In the eternal necessity of courage, and in man’s instinctive perception of its necessity, is to be found perhaps the explanation of the puzzling fact, that in an age which has produced so many glorious benefactors of their species, such men as Wellington and Jackson are loved by a greater number of people than any others. The spiritualized reader is not expected to coincide in the strict justice of this arrangement. His heroes are of another cast. But the rudest man and the scholar may agree in this, that it is the valor of their heroes which renders them effective and admirable. The intellect, for example, of a discoverer of truth excites our wonder; but what rouses our enthusiasm is the calm and modest valor with which he defies the powerful animosity of those who thrive by debauching the understanding of man.

It was curious that England and America should both, and nearly at the same time, have elevated their favorite generals to the highest civil station.
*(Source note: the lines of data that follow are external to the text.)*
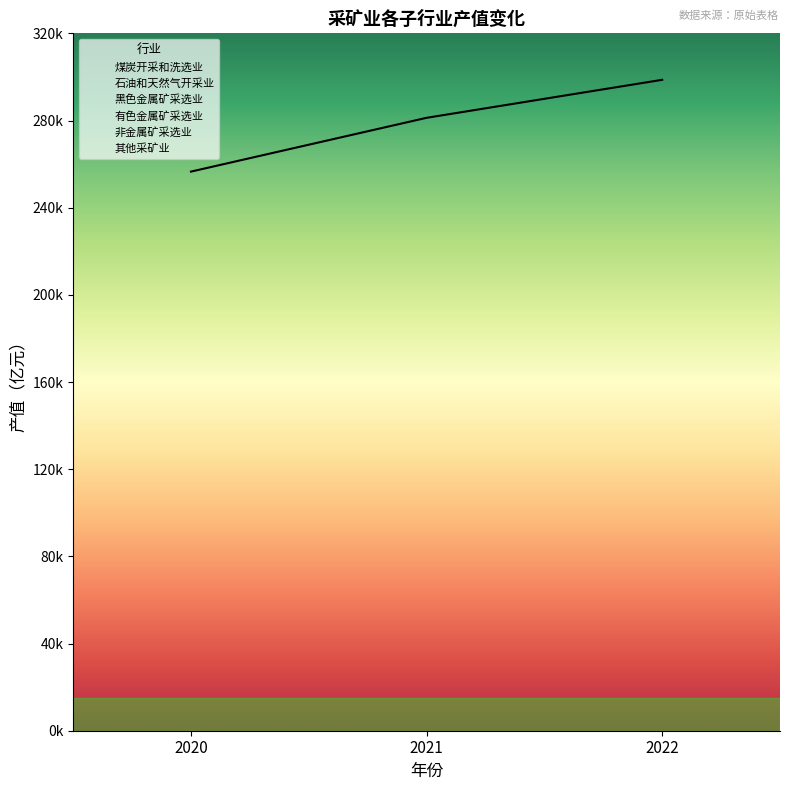

What is the difference between the 煤炭开采和洗选业 values at 2020 and 2021?

24685.5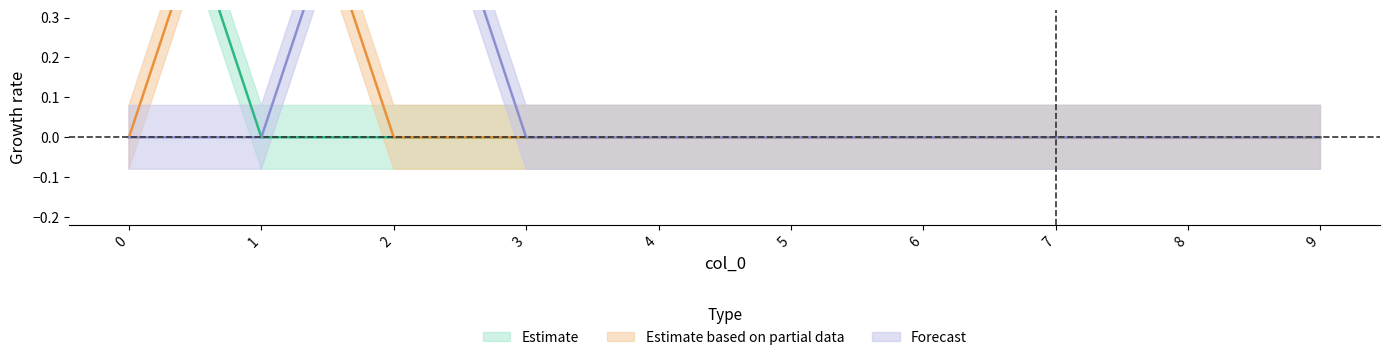

True or false: u_B_m_s has more than 1 points higher than both neighbors.

False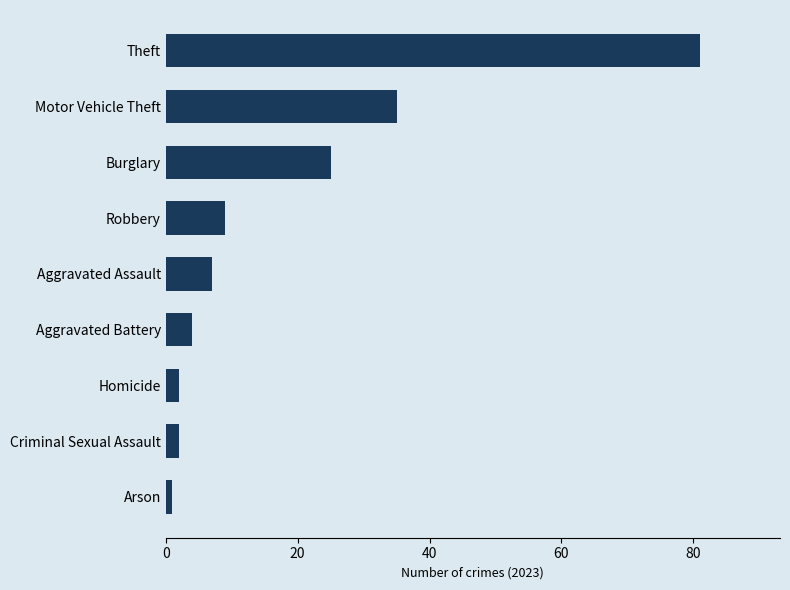

How many bars are there in total?

9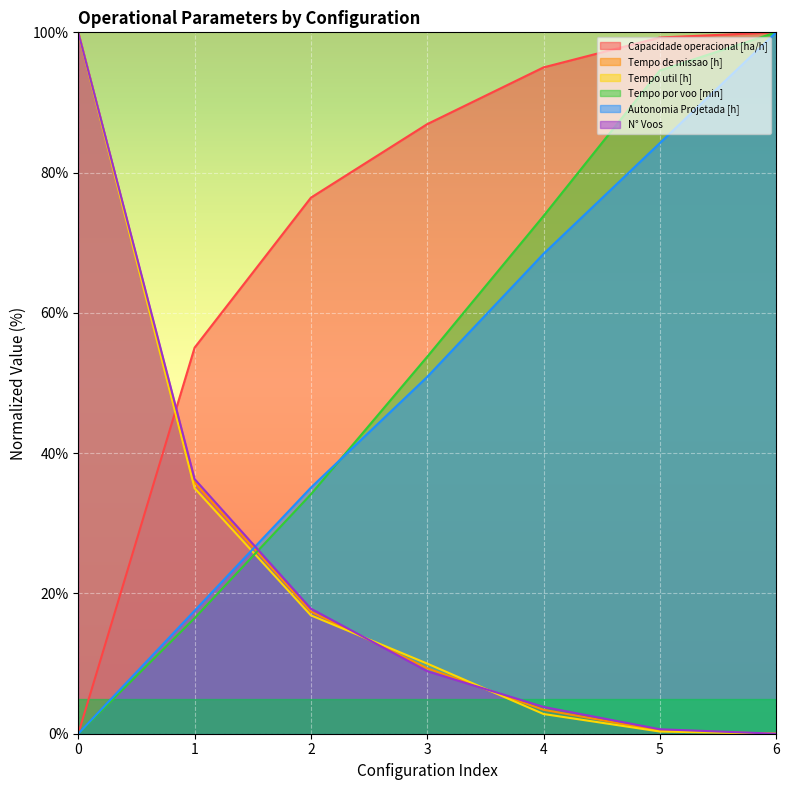

What is the spread (max minus min) of values at 4?

92.2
Wellington became prime minister in 1827; Jackson, President in 1829. Wellington was tried three years, and found wanting, and driven from power, execrated by the people. His carriage, his house, and his statue were pelted by the mob. Jackson reigned eight years, and retired with his popularity undiminished. The reason was, that Wellington was not in accord with his generation, and was surrounded by men who were if possible less so; while Jackson, besides being in sympathy with the people, had the great good fortune to be influenced by men who had learned the rudiments of statesmanship in the school of Jefferson.

Yes, autocrat as he was, Andrew Jackson loved the people, the common people, the sons and daughters of toil, as truly as they loved him, and believed in them as they believed in him.

He was in accord with his generation. He had a clear perception that the toiling millions are not a class in the community, but are the community. He knew and felt that government should exist only for the benefit of the governed; that the strong are strong only that they may aid the weak; that the rich are rightfully rich only that they may so combine and direct the labors of the poor as to make labor more profitable to the laborer. He did not comprehend these truths as they are demonstrated by Jefferson and Spencer, but he had an intuitive and instinctive perception of them. And in his most autocratic moments he really thought that he was fighting the battle of the people, and doing their will while baffling the purposes of their representatives. If he had been a man of knowledge as well as force, he would have taken the part of the people more effectually, and left to his successors an increased power of doing good, instead of better facilities for doing harm. He appears always to have meant well. But his ignorance of law, history, politics, science, of everything which he who governs a country ought to know, was extreme. Mr. Trist remembers hearing a member of the General’s family say that General Jackson did not believe the world was round. His ignorance was as a wall round about him—high, impenetrable. He was imprisoned in his ignorance, and sometimes raged round his little dim inclosure like a tiger in his den.